> [ABOUT THIS TASK]: The reply should reproduce every line of the data below word for word, minus any images.
★ ★ ★ ★ ★
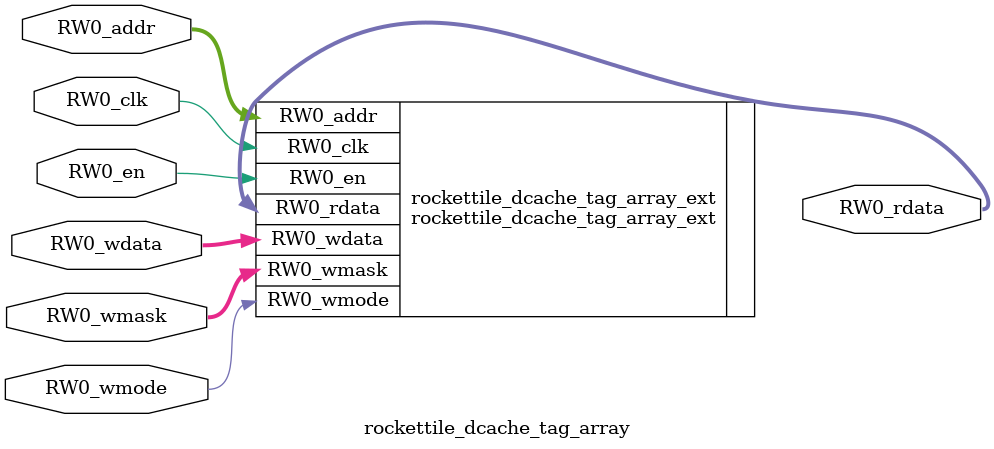
<source format=sv>
module rockettile_dcache_tag_array(	// @[generators/rocket-chip/src/main/scala/util/DescribedSRAM.scala:17:26]
  input  [5:0]  RW0_addr,
  input         RW0_en,
  input         RW0_clk,
  input         RW0_wmode,
  input  [87:0] RW0_wdata,
  output [87:0] RW0_rdata,
  input  [3:0]  RW0_wmask
);

  rockettile_dcache_tag_array_ext rockettile_dcache_tag_array_ext (	// @[generators/rocket-chip/src/main/scala/util/DescribedSRAM.scala:17:26]
    .RW0_addr  (RW0_addr),
    .RW0_en    (RW0_en),
    .RW0_clk   (RW0_clk),
    .RW0_wmode (RW0_wmode),
    .RW0_wdata (RW0_wdata),
    .RW0_rdata (RW0_rdata),
    .RW0_wmask (RW0_wmask)
  );	// @[generators/rocket-chip/src/main/scala/util/DescribedSRAM.scala:17:26]
endmodule


</source>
★ ★ ★ ★ ★
> [ANSWER BOX]:
<source format=sv>
module rockettile_dcache_tag_array(	// @[generators/rocket-chip/src/main/scala/util/DescribedSRAM.scala:17:26]
  input  [5:0]  RW0_addr,
  input         RW0_en,
  input         RW0_clk,
  input         RW0_wmode,
  input  [87:0] RW0_wdata,
  output [87:0] RW0_rdata,
  input  [3:0]  RW0_wmask
);

  rockettile_dcache_tag_array_ext rockettile_dcache_tag_array_ext (	// @[generators/rocket-chip/src/main/scala/util/DescribedSRAM.scala:17:26]
    .RW0_addr  (RW0_addr),
    .RW0_en    (RW0_en),
    .RW0_clk   (RW0_clk),
    .RW0_wmode (RW0_wmode),
    .RW0_wdata (RW0_wdata),
    .RW0_rdata (RW0_rdata),
    .RW0_wmask (RW0_wmask)
  );	// @[generators/rocket-chip/src/main/scala/util/DescribedSRAM.scala:17:26]
endmodule


</source>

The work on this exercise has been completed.